Scocca

What Does the New York Times Have Against David Paterson?

New York’s governor, David Paterson, is an enigma , the New York Times reported over the weekend:

[A]ccording to many people who deal with Mr. Paterson, it’s not always clear when he might be intentionally lying and when he is just saying wrong things. Or doing something that, by his reckoning, is neither lying nor telling the truth.  

“[C]onfusion,” the Times wrote, “appears to follow him around.”

Indeed it does, at least where the Times is involved. Nothing in the accompanying litany of Paterson’s troubles and contradictions—both before and after he took over the governor’s office from the disgraced Eliot Spitzer—explains exactly why the newspaper of record devoted two reporters and 23 paragraphs to calling him a liar.

The ostensible occasion for the piece is Paterson’s muddled testimony in the inquiry into how the governor got tickets to one World Series game, a relatively penny-ante scandal that the Times has been covering intently.

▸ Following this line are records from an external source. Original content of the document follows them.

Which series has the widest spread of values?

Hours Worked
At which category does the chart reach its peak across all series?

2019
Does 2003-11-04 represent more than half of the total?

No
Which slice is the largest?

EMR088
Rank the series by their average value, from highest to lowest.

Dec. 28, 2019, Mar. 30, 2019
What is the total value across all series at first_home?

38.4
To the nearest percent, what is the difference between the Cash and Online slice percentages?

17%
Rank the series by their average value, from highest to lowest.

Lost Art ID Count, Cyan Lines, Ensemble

On that front, the Times reported:

an independent counsel asked the Albany County district attorney to determine whether Mr. Paterson intentionally lied to investigators about paying for baseball tickets, something that could lead to the governor being charged with perjury.

So the governor appears to be something like four verbs and a fairly important adverb away from being in genuine legal trouble. As career-ruining situations go, it’s not exactly as red-hot as a politician denouncing the sex trade by day and hiring prostitutes by night.

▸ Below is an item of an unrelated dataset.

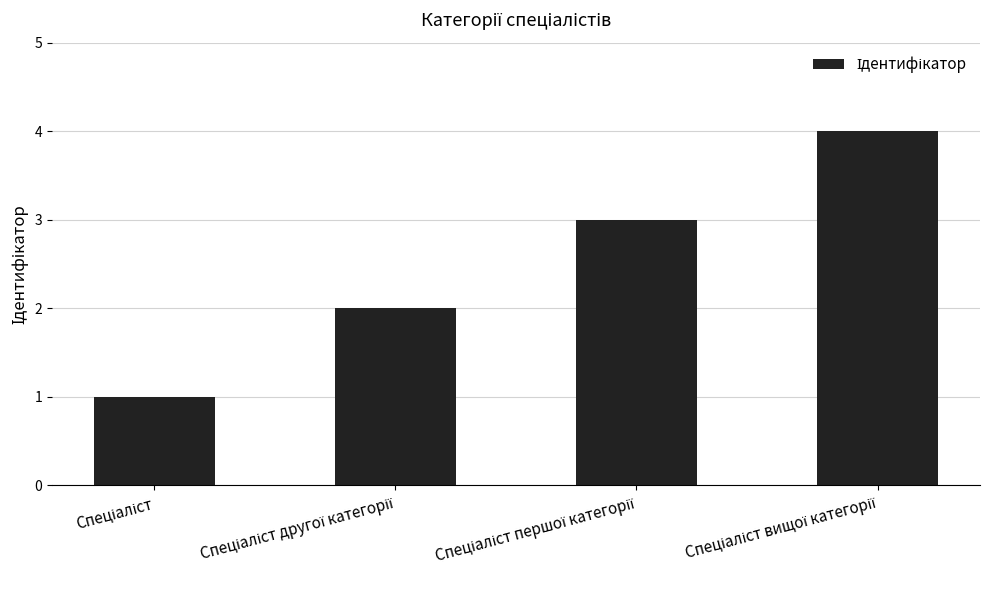

What is the maximum value shown in the chart?

4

But the ticket scandal doesn’t seem to have been the real point of the story. The real point of the story is…well, the point is that the Times is writing a story like this. As with the last big Paterson investigation, which had to do with a domestic-violence case involving one of his favorite aides, the specifics are elusive. The NYTPicker blog has been hammering away on that one , pointing out the hollow space where an allegation of actual misconduct should go.

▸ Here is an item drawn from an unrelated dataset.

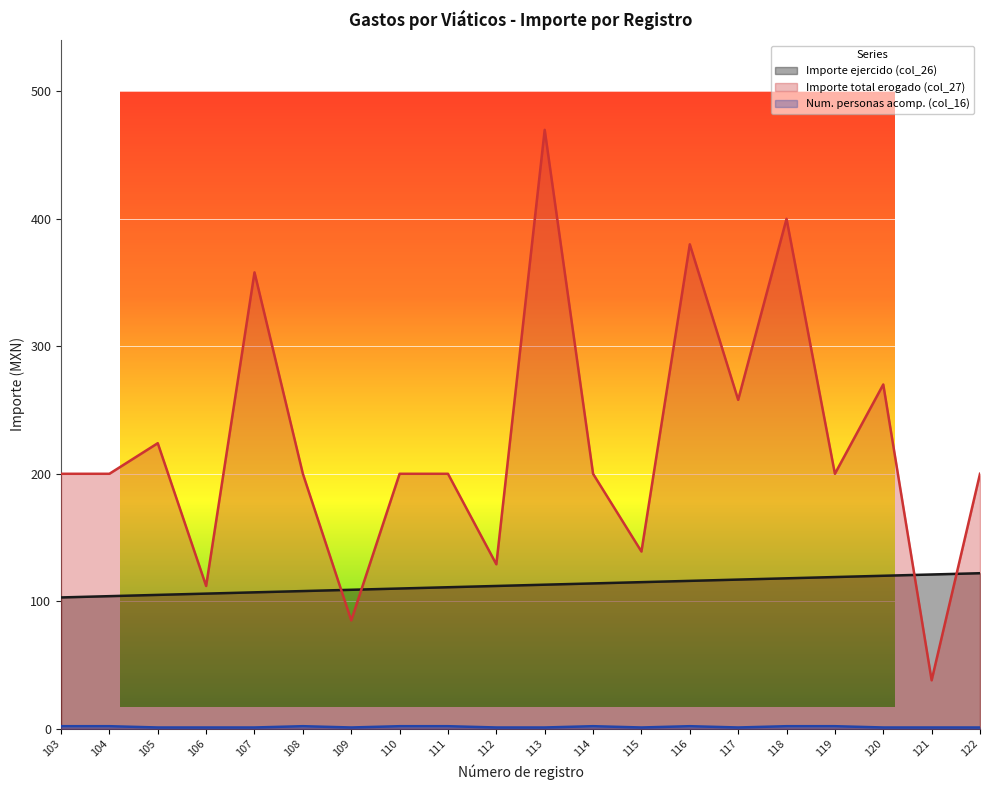

Which series changed the most between 113 and 119?

Importe total erogado (col_27)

The new Patterson-is-a-liar story returns to that case, rehashes the year-old story of how aides couldn’t raise him on the phone after a plane crashed in Buffalo, and goes all the way back to 2005 to tell the story of how Paterson, as state Senate minority leader, gave two different candidates who were competing for a minor judgeship the impression he would endorse them.

“He says what he thinks people want to hear — that’s just how he operates,” said someone who has known Mr. Paterson for years. 

A politician? Sometimes tells different things to different people? How has this man not already been impeached?

This is not a news story. As with all the Times’ coverage of the accidental governor , it’s a gesture. It is implying that if the Times could only go ahead and tell what it really knows about Paterson, he would be finished.

Why can’t the Times say why it’s out for the governor’s scalp? By now, the accumulated pseudo-scandals aren’t undermining Paterson’s credibility. They’re undermining the Times’.